[WHAT YOU NEED TO DO] Give only the number of lines in the following entries where "none" appears.

──────── SUPPLIED RECORDS

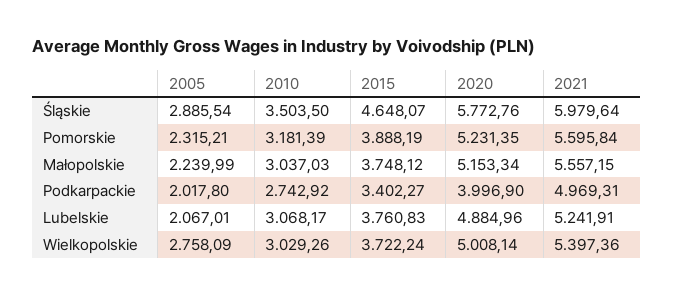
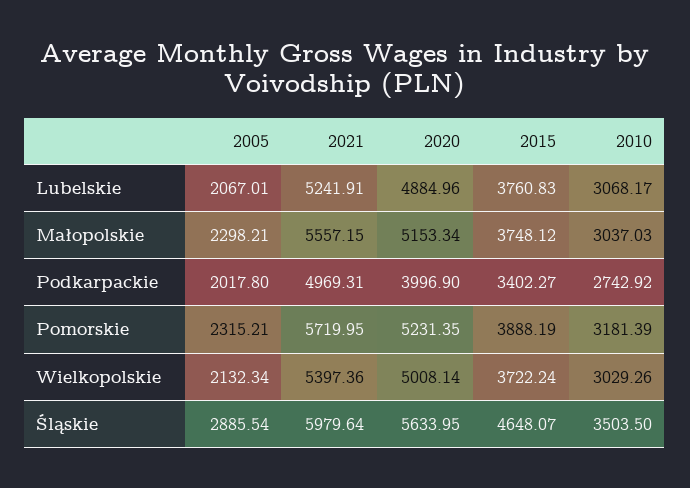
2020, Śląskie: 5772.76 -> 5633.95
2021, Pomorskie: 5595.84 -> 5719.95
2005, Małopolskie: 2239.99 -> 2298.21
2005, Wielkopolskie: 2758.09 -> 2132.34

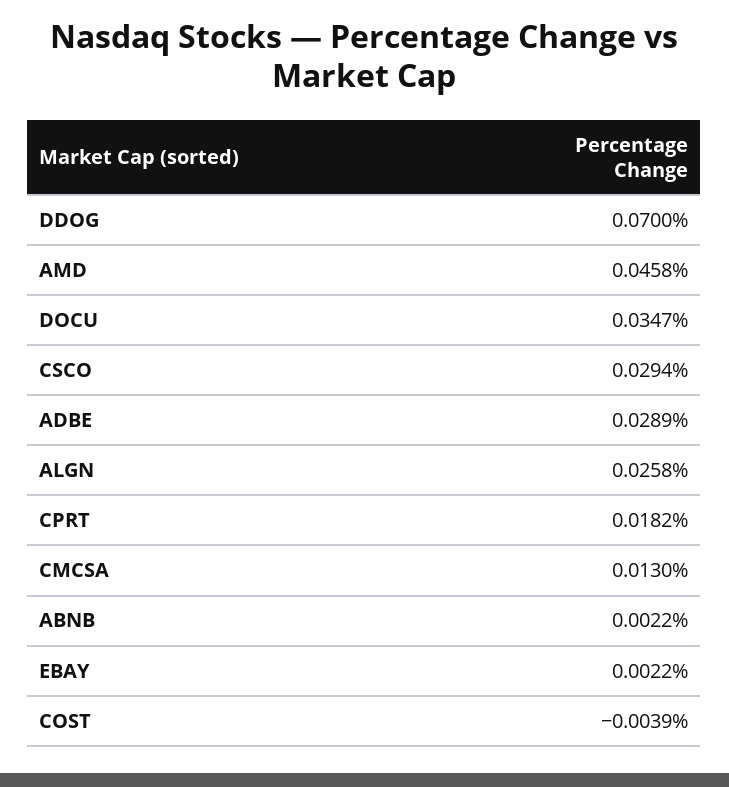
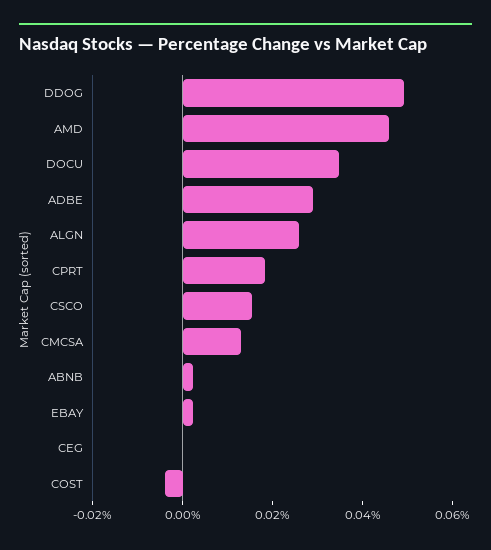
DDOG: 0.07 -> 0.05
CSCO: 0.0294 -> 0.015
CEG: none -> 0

────────────────
──────── SUPPLIED RECORDS

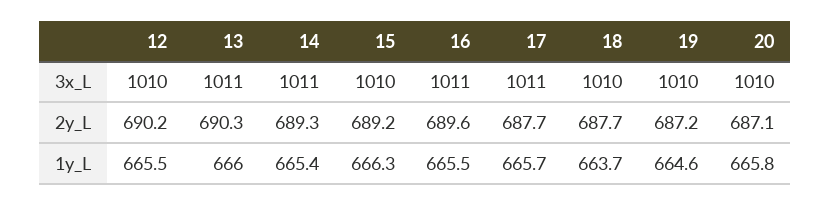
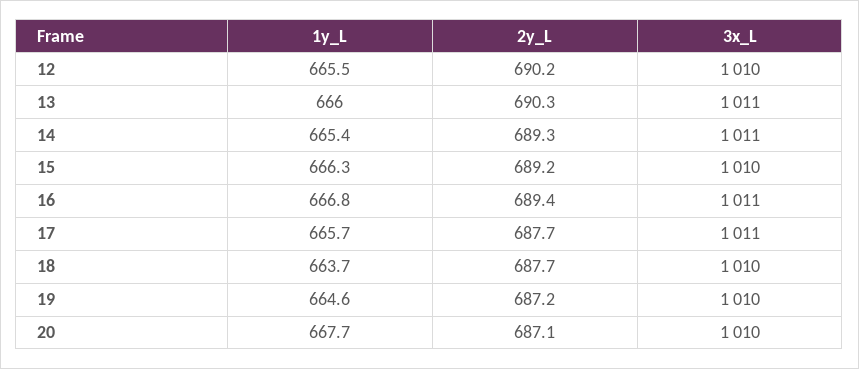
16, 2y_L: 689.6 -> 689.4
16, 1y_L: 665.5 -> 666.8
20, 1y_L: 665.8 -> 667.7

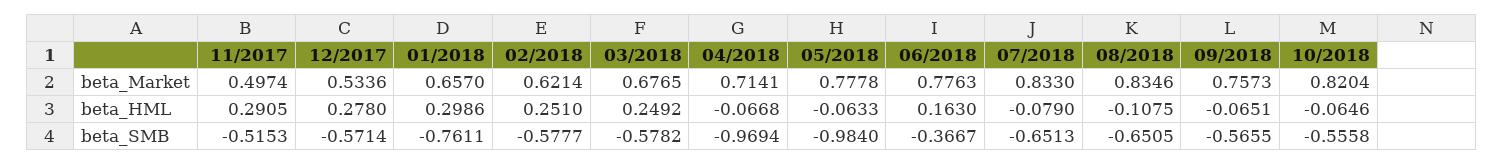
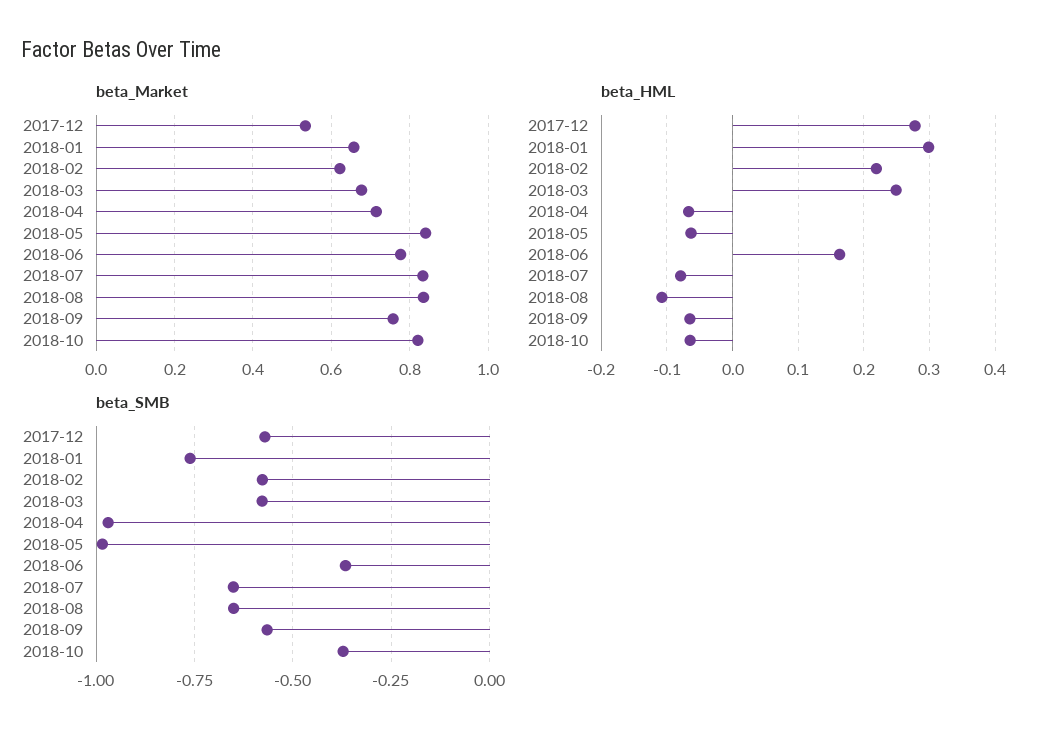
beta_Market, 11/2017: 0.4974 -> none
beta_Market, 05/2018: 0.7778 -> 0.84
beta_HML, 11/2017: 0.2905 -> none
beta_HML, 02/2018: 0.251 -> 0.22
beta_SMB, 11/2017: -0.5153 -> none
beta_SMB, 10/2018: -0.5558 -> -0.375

────────────────

[SOLUTION TO THE PROBLEM] 4